Cuda-OpenCv: how to convert the ARGB within a CUdeviceptr into a cv:Mat RGB matrix?

Hi community,
I am using NVIDIA_CUDA-5.5_Samples/3_Imaging/cudaDecodeGL/videoDecodeGL.cpp to decode an mpeg-2 video. It all goes well but I wanted to do some OpenCv processing on the frames extracted by the cuda video decoder.
I have identified the function videoDecodeGL.cpp:copyDecodedFrameToTexture(…) where an ARGB frame is produced within a variable of type CUdeviceptr.

  1. How to inspect the content of that variable? (I tried cuda-gdb unsuccessfully)
  2. How to convert its content into a cv:Mat RGB image?
    Thank you for helping


You might be interested in this answer that I hacked together on SO:

In it, and the pastebin link, and I have shown how to modify the cudaDecodeGL sample so that a particular video frame gets saved to a bmp file. That should demonstrate how to capture a video frame in a familiar format. From there you just need to figure out how to convert that format to your cv:Mat RGB format.

Hi Bob,
This solution worked perfect for me. However the copy function cuMemcpyDtoHost() is costly to the point where my processing efficiency has been reduced from 360 fps to 10 fps.

  1. Is there any way around that.

  2. My decoded frames are 1280x720 and I intend to downscale them to 480x270. That may reduce the frame copy cost. How to do that while the frame is still in Device Memory? I have tried to do that through assigning these values, early on, at the cuvidCreateDecoder() call:

    // Scaling should be: 480 X 270
    oVideoDecodeCreateInfo_.ulTargetWidth = 480; //oVideoDecodeCreateInfo_.ulWidth;
    oVideoDecodeCreateInfo_.ulTargetHeight = 270; //oVideoDecodeCreateInfo_.ulHeight;
    // create the decoder
    CUresult oResult = cuvidCreateDecoder(&oDecoder_, &oVideoDecodeCreateInfo_);
    assert(CUDA_SUCCESS == oResult);

But clearly this was not enough.
Thanks a lot


I had meant cuMemcpyDtoH(). It seems cuMemcpyDtoHAsync() is the solution for the lost efficiency problem.
The frame ‘scaling down’ remains open.

I am not very knowledgeable about OpenCV.

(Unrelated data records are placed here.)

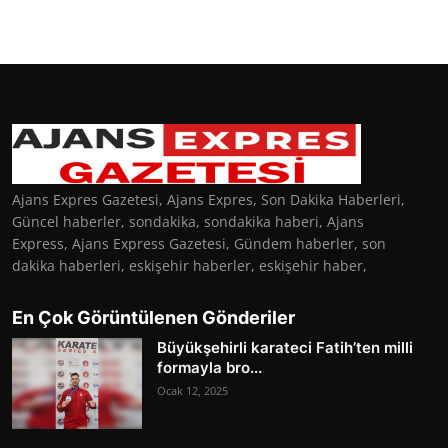
Ajans Expres Gazetesi, Ajans Expres, Son Dakika Haberleri,
Güncel haberler, sondakika, sondakika haberi, Ajans
Express, Ajans Express Gazetesi, Gündem haberler, son
dakika haberleri, eskişehir haberler, eskişehir haber,
En Çok Görüntülenen Gönderiler
Büyükşehirli karateci Fatih’ten milli
formayla bro...
Ocak 12, 2025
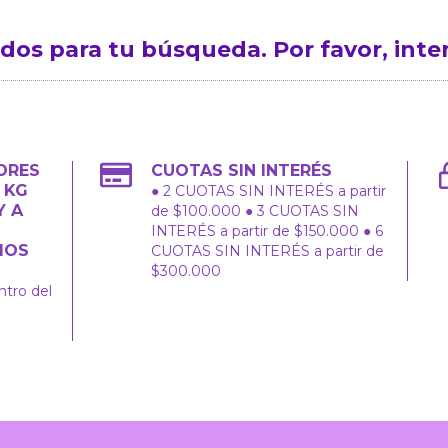
os para tu búsqueda. Por favor, intent
ORES
CUOTAS SIN INTERÉS
2 KG
● 2 CUOTAS SIN INTERÉS a partir
Y A
de $100.000 ● 3 CUOTAS SIN
INTERÉS a partir de $150.000 ● 6
IOS
CUOTAS SIN INTERÉS a partir de
$300.000
ntro del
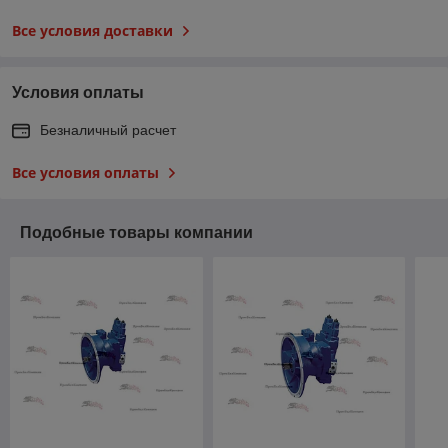
Все условия доставки
Условия оплаты
Безналичный расчет
Все условия оплаты
Подобные товары компании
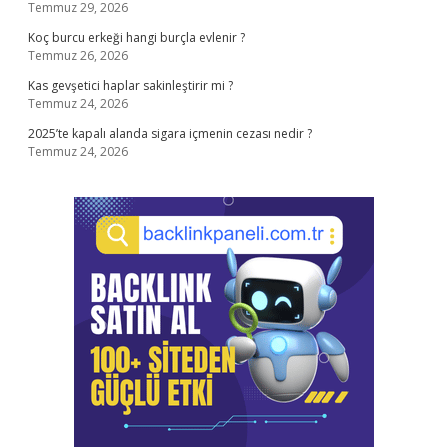
Temmuz 29, 2026
Koç burcu erkeği hangi burçla evlenir ?
Temmuz 26, 2026
Kas gevşetici haplar sakinleştirir mi ?
Temmuz 24, 2026
2025’te kapalı alanda sigara içmenin cezası nedir ?
Temmuz 24, 2026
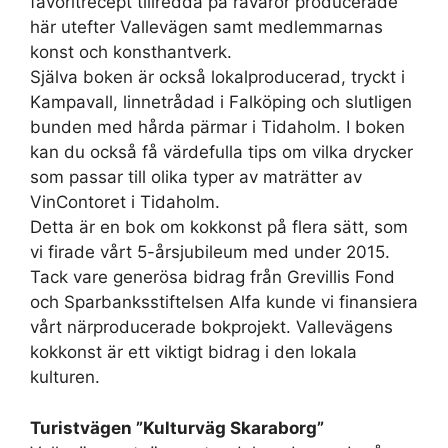
favoritrecept tillredda på råvaror producerade
här utefter Vallevägen samt medlemmarnas
konst och konsthantverk.
Själva boken är också lokalproducerad, tryckt i
Kampavall, linnetrådad i Falköping och slutligen
bunden med hårda pärmar i Tidaholm. I boken
kan du också få värdefulla tips om vilka drycker
som passar till olika typer av maträtter av
VinContoret i Tidaholm.
Detta är en bok om kokkonst på flera sätt, som
vi firade vårt 5-årsjubileum med under 2015.
Tack vare generösa bidrag från Grevillis Fond
och Sparbanksstiftelsen Alfa kunde vi finansiera
vårt närproducerade bokprojekt. Vallevägens
kokkonst är ett viktigt bidrag i den lokala
kulturen.
Turistvägen ”Kulturväg Skaraborg”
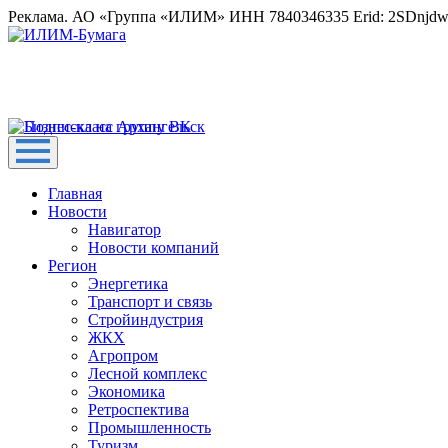
Реклама. АО «Группа «ИЛИМ» ИНН 7840346335 Erid: 2SDnjd
Главная
Новости
Навигатор
Новости компаний
Регион
Энергетика
Транспорт и связь
Стройиндустрия
ЖКХ
Агропром
Лесной комплекс
Экономика
Ретроспектива
Промышленность
Туризм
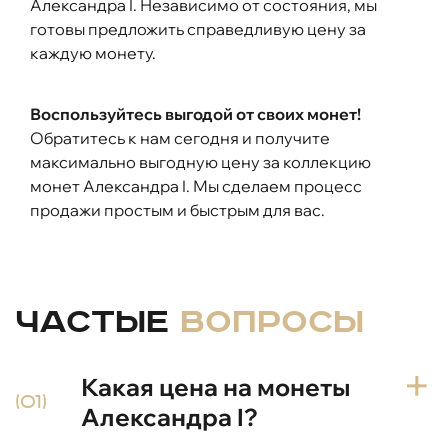
Александра I. Независимо от состояния, мы
готовы предложить справедливую цену за
каждую монету.
Воспользуйтесь выгодой от своих монет!
Обратитесь к нам сегодня и получите
максимально выгодную цену за коллекцию
монет Александра I. Мы сделаем процесс
продажи простым и быстрым для вас.
Частые
вопросы
Какая цена на монеты
(01)
Александра I?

If you want to stick each captured frame into a cv:Mat RGB image (your words), I don’t see a way around the frame-by-frame D to H memcpy. If, on the other hand, you wanted them in a cv::gpu::GpuMat container, then perhaps the D to H memcpy can be avoided. I really can’t tell you how to take device raw data and jam it into a cv::gpu::GpuMat container. It may be possible, I don’t know enough about OpenCV. Also note that part of the issue here may be unwanted synchronization. If the streams are managed carefully, it should be possible to do the D to H memcpy in an Async fashion.

Hi iod,

  1. How to inspect the content of that variable? (I tried cuda-gdb unsuccessfully)

Can you post the steps you took to try to inspect this in cuda-gdb to show exactly what failed? Also, which GPU were you running on?